Stag Dance
- Author: Torrey Peters
- Language: English
- Genre: Literary fiction, Transgender literature, Short stories
- Publisher: Penguin Random House
- Publication date: March 11, 2025
- Publication place: United States
- Media type: Print
- ISBN: 9780593595640

= Stag Dance (novel) =

2025 book by Torrey Peters

Stag Dance is a 2025 book by the American writer Torrey Peters, consisting of three short stories and the titular novel. It was published by Penguin Random House.

==Plot==
==="Infect Your Friends and Loved Ones"===
In an apocalyptic near-future Seattle, a pandemic renders humans unable to produce sex hormones.

==="The Chaser"===
A boy questions his sexuality as he embarks on an ill-fated relationship with his femme boarding school roommate.

==="Stag Dance"===
Babe Bunyan, a large, unattractive lumberjack, decides to attend his winter camp's stag dance as a woman, placing him in a rivalry with the younger, more feminine Lisen.

==="The Masker"===
While attending a Las Vegas transfeminine gathering, Krys is forced to confront her own identity when others at the event turn on a guest wearing a full body silicone woman suit.

== Creation ==
Peters began writing the short stories included in Stag Dance in 2016 as an exploration of trans stories across different genres. She planned to self-publish a cycle of novellas, hoping to inspire more trans women to share self-published novellas with each other in a time when few could get published by traditional publishers. Peters wrote each of her novellas in a different existing genre to argue that trans stories can be rich and authentic without requiring the development of a new genre, which some contemporary trans stories had attempted. Thus she self-published Infect your Friends and Loved Ones as a post-apocalyptic story, The Masker as horror, and began writing Detransition, Baby as a melodrama, although it grew into a full novel.

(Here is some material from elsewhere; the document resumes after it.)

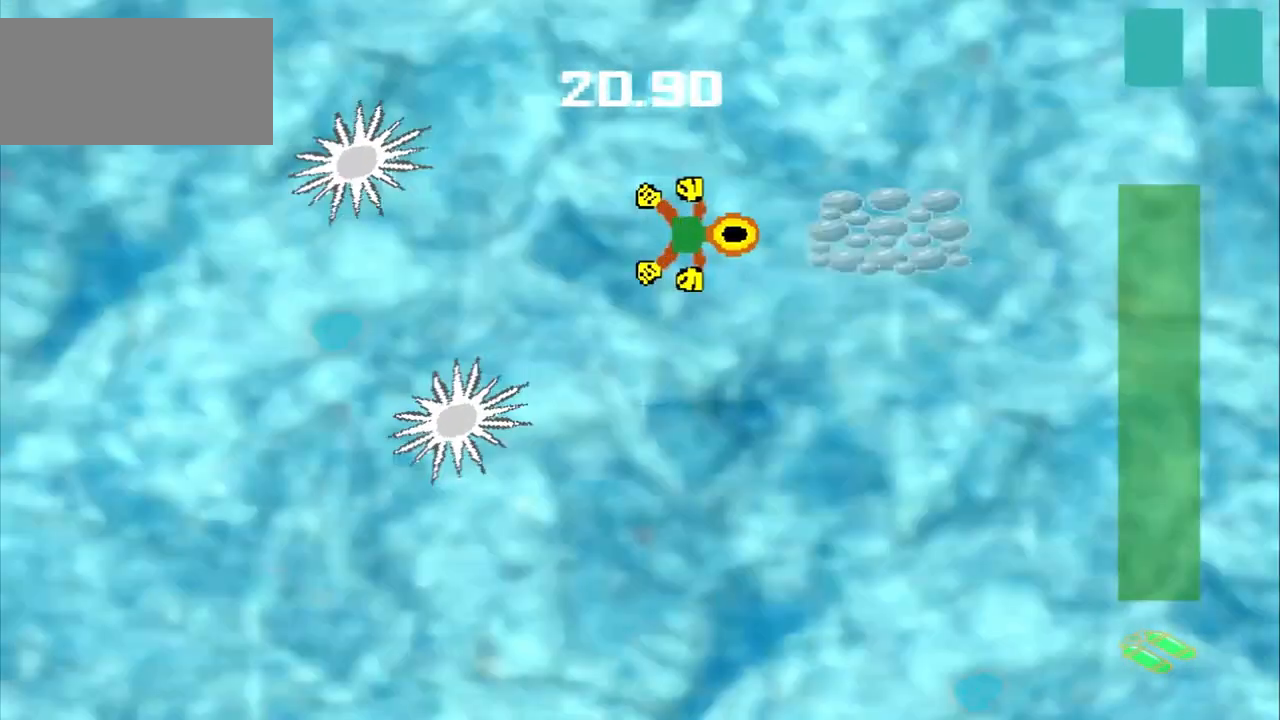
{"buttons": [], "left_stick": "down-left", "events": [[333, "left_stick", "center"], [458, "left_stick", "down-left"]]}
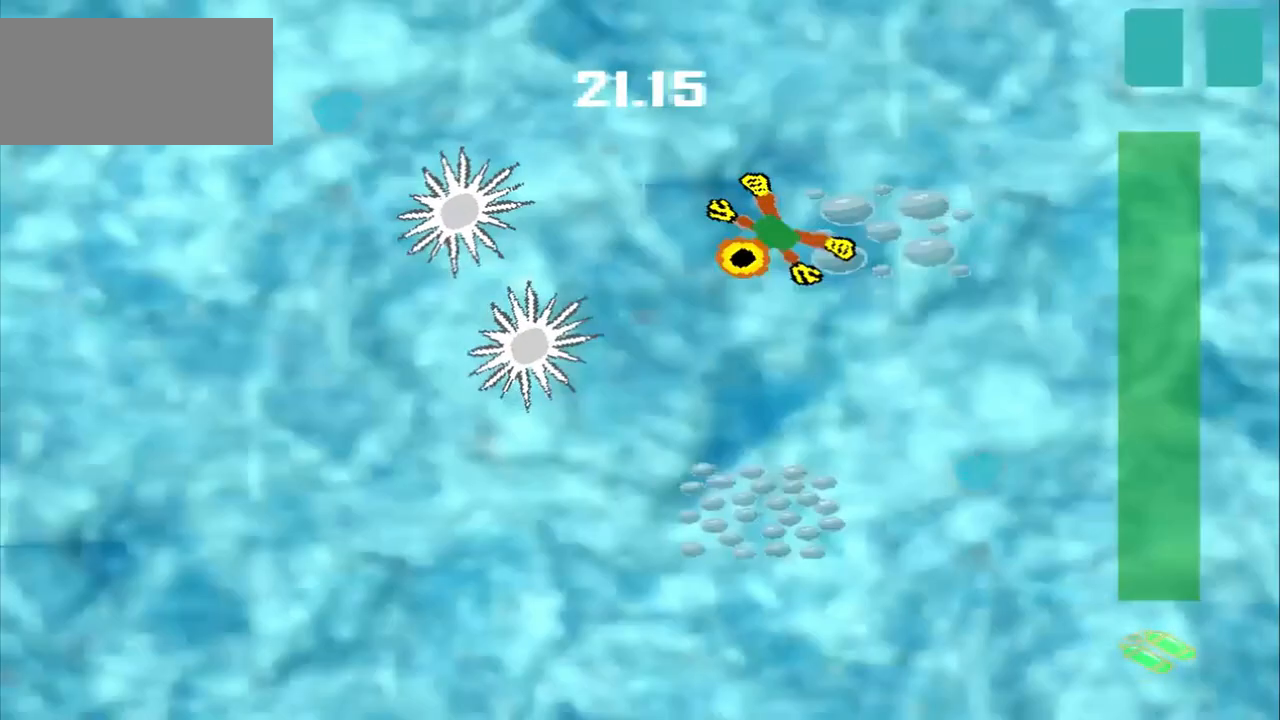
{"buttons": [], "left_stick": "center", "events": [[500, "left_stick", "center"]]}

Detransition, Baby was one of the first novels published by a mainstream publisher while written by an out trans author. It gathered a lot of acclaim and success, and cast Peters as the "latest de facto face of trans lit". It also elicited criticism from some trans people who were concerned by whether the story was good representation. Peters later stated that she felt "totally overwhelmed" by the response to her book, and not sure how to write for her new, broader audience and their expectations of her. After Detransition, Baby, she often felt stuck when writing in similar styles. However, Peters returned to her project of writing novellas across genres to explore transgender experiences, and planned to reissue The Masker and Infect your Friends and Loved Ones, along with two new stories, in a collection to be released in 2022. Peters wrote "The Chaser", in the genre of teen romance, as the next piece.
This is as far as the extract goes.